- **Text provided**
※ ※ ※

This topic, or one very similar, appears to have been discussed before in the erlang-patches mailing list thread titled "erlang node crashes in erts_gc_after_bif_call" from October, 2012 (http://erlang.org/pipermail/erlang-patches/2012-October/003072.html
). No clear resolution was reached on this thread, and I am currently dealing with it in production systems, so I have decided to address this mailing list.
Please see the bottom of the email for system specification, as I believe this to be largely unrelated (except possibly for multithreading).
Please feel free to request any pertinent information I may have left out, or to make suggestions to improve future bug reports. I don't often submit bug reports, and am not at all familiar with Erlang/OTP's particular practices in this regard.
## Scenario and Error ##
The error is a segmentation fault arising out of the erts_garbage_collect and check_process_code functions.
The scenario is as follows:
1) You must be hot-loading a module (in my case, this module is dynamically generated) periodically.
2) You must have non-suspended processes active in the module you are hot-loading while it is being loaded (though not necessarily *in* the code of the module; may be using terms from the module or having function references ot the module).
3) Purging of the old version of the module must be happening at the same time as garbage collection. (in my case, the garbage collection is explicit because of the use of large binary terms with relatively few reductions; that does not appear to be the case in the situation laid out in the previously mentioned thread).
It appears, at least to my untrained eye, that garbage collection sweeps can occur at the same time as code purging, and that this seems to happen without multithreading protection. My reason for this suspicion is that in my production systems I began receiving one of two segmentation faults: one occuring in the function check_process_code (of erts/emulator/beam/beam_bif_load.c) and erts_garbage_collect (of erts/emulator/beam/erl_gc.c). Most of the time *in production*, the segmentation fault occured in the check_process_code function. Only sometimes did it appear to be coming from erts_garbage_collect.
## Reproducing the Error ##
It took a while, but I did ultimately manage to create an app which reliably produces this error (insofar as I can tell). Please see the app here: https://github.com/fauxsoup/erlang-sigsegv
There are some apparent differences from what I was observing in production, but this could possibly be related to differences between my production environment and my testing environment (which are non-trivial), and potentially differences between my minimal test case and the production service. Please see the bottom of this email for pertinent details about both environments.

※ ※ ※

[Data items]
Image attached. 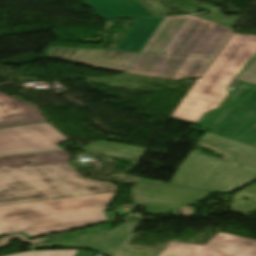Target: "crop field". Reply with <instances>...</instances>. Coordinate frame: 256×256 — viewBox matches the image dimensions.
Masks as SVG:
<instances>
[{
	"instance_id": "obj_20",
	"label": "crop field",
	"mask_w": 256,
	"mask_h": 256,
	"mask_svg": "<svg viewBox=\"0 0 256 256\" xmlns=\"http://www.w3.org/2000/svg\"><path fill=\"white\" fill-rule=\"evenodd\" d=\"M145 207H146V213H148V214H163V213L170 212L173 210L170 208H163V207L153 206V205H149V206H145Z\"/></svg>"
},
{
	"instance_id": "obj_10",
	"label": "crop field",
	"mask_w": 256,
	"mask_h": 256,
	"mask_svg": "<svg viewBox=\"0 0 256 256\" xmlns=\"http://www.w3.org/2000/svg\"><path fill=\"white\" fill-rule=\"evenodd\" d=\"M209 193L187 187L141 179L135 192V200L140 205L154 204L178 208L180 205H190Z\"/></svg>"
},
{
	"instance_id": "obj_5",
	"label": "crop field",
	"mask_w": 256,
	"mask_h": 256,
	"mask_svg": "<svg viewBox=\"0 0 256 256\" xmlns=\"http://www.w3.org/2000/svg\"><path fill=\"white\" fill-rule=\"evenodd\" d=\"M255 52L256 36L233 34L171 117L196 124L206 112L218 108L228 95L227 85Z\"/></svg>"
},
{
	"instance_id": "obj_7",
	"label": "crop field",
	"mask_w": 256,
	"mask_h": 256,
	"mask_svg": "<svg viewBox=\"0 0 256 256\" xmlns=\"http://www.w3.org/2000/svg\"><path fill=\"white\" fill-rule=\"evenodd\" d=\"M69 140L48 123L0 129V153L61 148Z\"/></svg>"
},
{
	"instance_id": "obj_15",
	"label": "crop field",
	"mask_w": 256,
	"mask_h": 256,
	"mask_svg": "<svg viewBox=\"0 0 256 256\" xmlns=\"http://www.w3.org/2000/svg\"><path fill=\"white\" fill-rule=\"evenodd\" d=\"M130 233V229L127 225H120L114 230H111L107 233L103 243L101 244L99 251L107 254L115 247L119 246Z\"/></svg>"
},
{
	"instance_id": "obj_22",
	"label": "crop field",
	"mask_w": 256,
	"mask_h": 256,
	"mask_svg": "<svg viewBox=\"0 0 256 256\" xmlns=\"http://www.w3.org/2000/svg\"><path fill=\"white\" fill-rule=\"evenodd\" d=\"M238 83H239V81L234 80V81L232 82L231 86H232V87H235Z\"/></svg>"
},
{
	"instance_id": "obj_18",
	"label": "crop field",
	"mask_w": 256,
	"mask_h": 256,
	"mask_svg": "<svg viewBox=\"0 0 256 256\" xmlns=\"http://www.w3.org/2000/svg\"><path fill=\"white\" fill-rule=\"evenodd\" d=\"M157 253L133 250L128 248L116 249L109 256H158Z\"/></svg>"
},
{
	"instance_id": "obj_14",
	"label": "crop field",
	"mask_w": 256,
	"mask_h": 256,
	"mask_svg": "<svg viewBox=\"0 0 256 256\" xmlns=\"http://www.w3.org/2000/svg\"><path fill=\"white\" fill-rule=\"evenodd\" d=\"M82 149L90 153L102 154L136 161H139L141 156L146 151V149L144 148L131 147L106 142H101L91 146L82 147Z\"/></svg>"
},
{
	"instance_id": "obj_16",
	"label": "crop field",
	"mask_w": 256,
	"mask_h": 256,
	"mask_svg": "<svg viewBox=\"0 0 256 256\" xmlns=\"http://www.w3.org/2000/svg\"><path fill=\"white\" fill-rule=\"evenodd\" d=\"M235 79L256 84V56Z\"/></svg>"
},
{
	"instance_id": "obj_17",
	"label": "crop field",
	"mask_w": 256,
	"mask_h": 256,
	"mask_svg": "<svg viewBox=\"0 0 256 256\" xmlns=\"http://www.w3.org/2000/svg\"><path fill=\"white\" fill-rule=\"evenodd\" d=\"M75 252L76 250L30 251L11 256H73Z\"/></svg>"
},
{
	"instance_id": "obj_19",
	"label": "crop field",
	"mask_w": 256,
	"mask_h": 256,
	"mask_svg": "<svg viewBox=\"0 0 256 256\" xmlns=\"http://www.w3.org/2000/svg\"><path fill=\"white\" fill-rule=\"evenodd\" d=\"M219 111H220V109L206 115L203 118V120L200 122L199 126H201L206 131V129L211 124V122L213 121V119L215 118V116L218 114Z\"/></svg>"
},
{
	"instance_id": "obj_4",
	"label": "crop field",
	"mask_w": 256,
	"mask_h": 256,
	"mask_svg": "<svg viewBox=\"0 0 256 256\" xmlns=\"http://www.w3.org/2000/svg\"><path fill=\"white\" fill-rule=\"evenodd\" d=\"M197 146L225 155L223 161L191 151L172 184L227 193L256 180V146L208 132Z\"/></svg>"
},
{
	"instance_id": "obj_12",
	"label": "crop field",
	"mask_w": 256,
	"mask_h": 256,
	"mask_svg": "<svg viewBox=\"0 0 256 256\" xmlns=\"http://www.w3.org/2000/svg\"><path fill=\"white\" fill-rule=\"evenodd\" d=\"M104 19L157 16L138 0H81Z\"/></svg>"
},
{
	"instance_id": "obj_3",
	"label": "crop field",
	"mask_w": 256,
	"mask_h": 256,
	"mask_svg": "<svg viewBox=\"0 0 256 256\" xmlns=\"http://www.w3.org/2000/svg\"><path fill=\"white\" fill-rule=\"evenodd\" d=\"M117 191L0 205V236L23 232L33 238L106 221Z\"/></svg>"
},
{
	"instance_id": "obj_11",
	"label": "crop field",
	"mask_w": 256,
	"mask_h": 256,
	"mask_svg": "<svg viewBox=\"0 0 256 256\" xmlns=\"http://www.w3.org/2000/svg\"><path fill=\"white\" fill-rule=\"evenodd\" d=\"M43 122L37 107L0 92V128Z\"/></svg>"
},
{
	"instance_id": "obj_6",
	"label": "crop field",
	"mask_w": 256,
	"mask_h": 256,
	"mask_svg": "<svg viewBox=\"0 0 256 256\" xmlns=\"http://www.w3.org/2000/svg\"><path fill=\"white\" fill-rule=\"evenodd\" d=\"M208 130L256 145V85H237Z\"/></svg>"
},
{
	"instance_id": "obj_8",
	"label": "crop field",
	"mask_w": 256,
	"mask_h": 256,
	"mask_svg": "<svg viewBox=\"0 0 256 256\" xmlns=\"http://www.w3.org/2000/svg\"><path fill=\"white\" fill-rule=\"evenodd\" d=\"M159 256H256V241L219 232L204 246L170 242Z\"/></svg>"
},
{
	"instance_id": "obj_21",
	"label": "crop field",
	"mask_w": 256,
	"mask_h": 256,
	"mask_svg": "<svg viewBox=\"0 0 256 256\" xmlns=\"http://www.w3.org/2000/svg\"><path fill=\"white\" fill-rule=\"evenodd\" d=\"M94 254V252L78 250L74 256H93Z\"/></svg>"
},
{
	"instance_id": "obj_2",
	"label": "crop field",
	"mask_w": 256,
	"mask_h": 256,
	"mask_svg": "<svg viewBox=\"0 0 256 256\" xmlns=\"http://www.w3.org/2000/svg\"><path fill=\"white\" fill-rule=\"evenodd\" d=\"M114 190V183L83 177L63 151L0 156V204Z\"/></svg>"
},
{
	"instance_id": "obj_9",
	"label": "crop field",
	"mask_w": 256,
	"mask_h": 256,
	"mask_svg": "<svg viewBox=\"0 0 256 256\" xmlns=\"http://www.w3.org/2000/svg\"><path fill=\"white\" fill-rule=\"evenodd\" d=\"M137 53L53 46L49 57L101 69L125 72Z\"/></svg>"
},
{
	"instance_id": "obj_1",
	"label": "crop field",
	"mask_w": 256,
	"mask_h": 256,
	"mask_svg": "<svg viewBox=\"0 0 256 256\" xmlns=\"http://www.w3.org/2000/svg\"><path fill=\"white\" fill-rule=\"evenodd\" d=\"M232 31L194 15L166 18L128 72L169 79L203 76Z\"/></svg>"
},
{
	"instance_id": "obj_13",
	"label": "crop field",
	"mask_w": 256,
	"mask_h": 256,
	"mask_svg": "<svg viewBox=\"0 0 256 256\" xmlns=\"http://www.w3.org/2000/svg\"><path fill=\"white\" fill-rule=\"evenodd\" d=\"M163 18L136 19L134 25L117 47L119 50L140 52Z\"/></svg>"
}]
</instances>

※ ※ ※

- **Job 1**
Reproduce word for word the portion of the Erlang crash report from "## Reproducing the" up to and including "about both environments.".
- **Job 2**
According to the Erlang crash report, in which function did the segmentation fault occur most of the time in production?
- **Job 3**
List every emulator function named in the Erlang crash report.

- **Exercise solution 1**
## Reproducing the Error ##
It took a while, but I did ultimately manage to create an app which reliably produces this error (insofar as I can tell). Please see the app here: https://github.com/fauxsoup/erlang-sigsegv
There are some apparent differences from what I was observing in production, but this could possibly be related to differences between my production environment and my testing environment (which are non-trivial), and potentially differences between my minimal test case and the production service. Please see the bottom of this email for pertinent details about both environments.

- **Exercise solution 2**
check_process_code

- **Exercise solution 3**
erts_gc_after_bif_call
erts_garbage_collect
check_process_code